## Data provided
+ + + + +

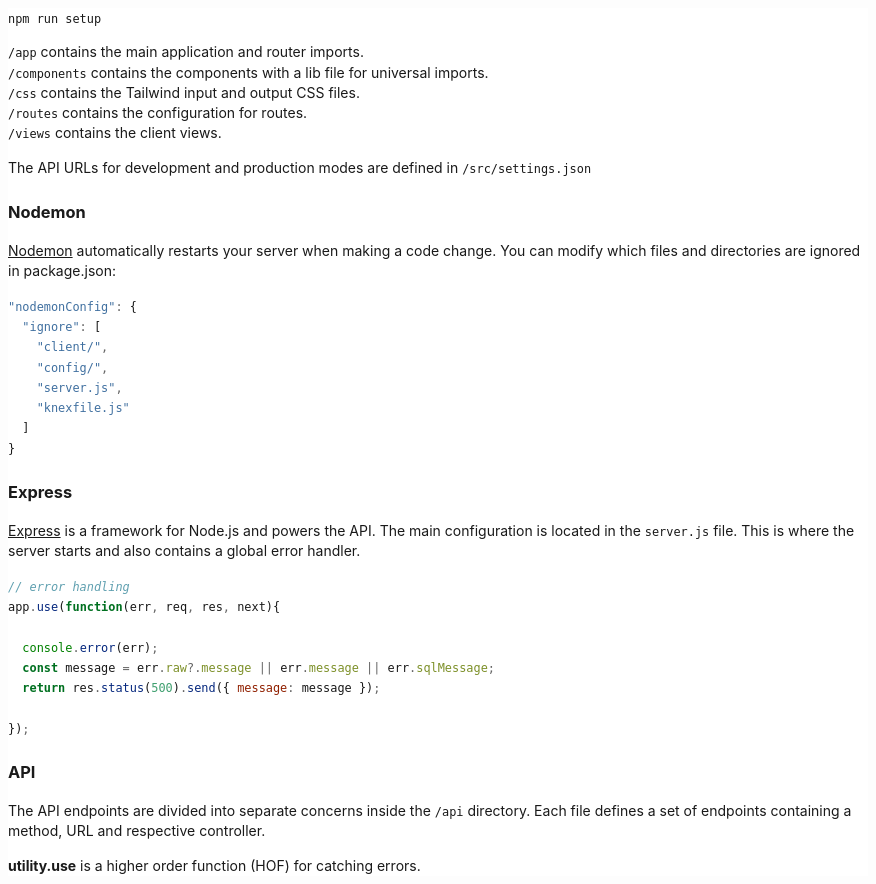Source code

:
 ```npm run setup```

```/app``` contains the main application and router imports.\
```/components``` contains the components with a lib file for universal imports.\
```/css``` contains the Tailwind input and output CSS files.\
```/routes``` contains the configuration for routes.\
```/views``` contains the client views.

The API URLs for development and production modes are defined in
```/src/settings.json```

### Nodemon

[Nodemon](https://nodemon.io/) automatically restarts your server
when making a code change. You can modify which files and directories
are ignored in package.json:

```javascript
"nodemonConfig": {
  "ignore": [
    "client/",
    "config/",
    "server.js",
    "knexfile.js"
  ]
}
```

### Express

[Express](https://expressjs.com/) is a framework for Node.js 
and powers the API. The main configuration is located in the 
```server.js``` file. This is where the server starts and also 
contains a global error handler.

```javascript
// error handling
app.use(function(err, req, res, next){

  console.error(err);
  const message = err.raw?.message || err.message || err.sqlMessage;
  return res.status(500).send({ message: message });

});
```

### API

The API endpoints are divided into separate concerns inside 
the ```/api``` directory. Each file defines a set of endpoints
containing a method, URL and respective controller.

**utility.use** is a higher order function (HOF) for
catching errors.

+ + + + +

## Problem to solve
Please retype, exactly as written, every line from the line containing "containing a method, URL" through the last line of the records above, including both of those lines, and nothing else.

## Expected output
containing a method, URL and respective controller.

**utility.use** is a higher order function (HOF) for
catching errors.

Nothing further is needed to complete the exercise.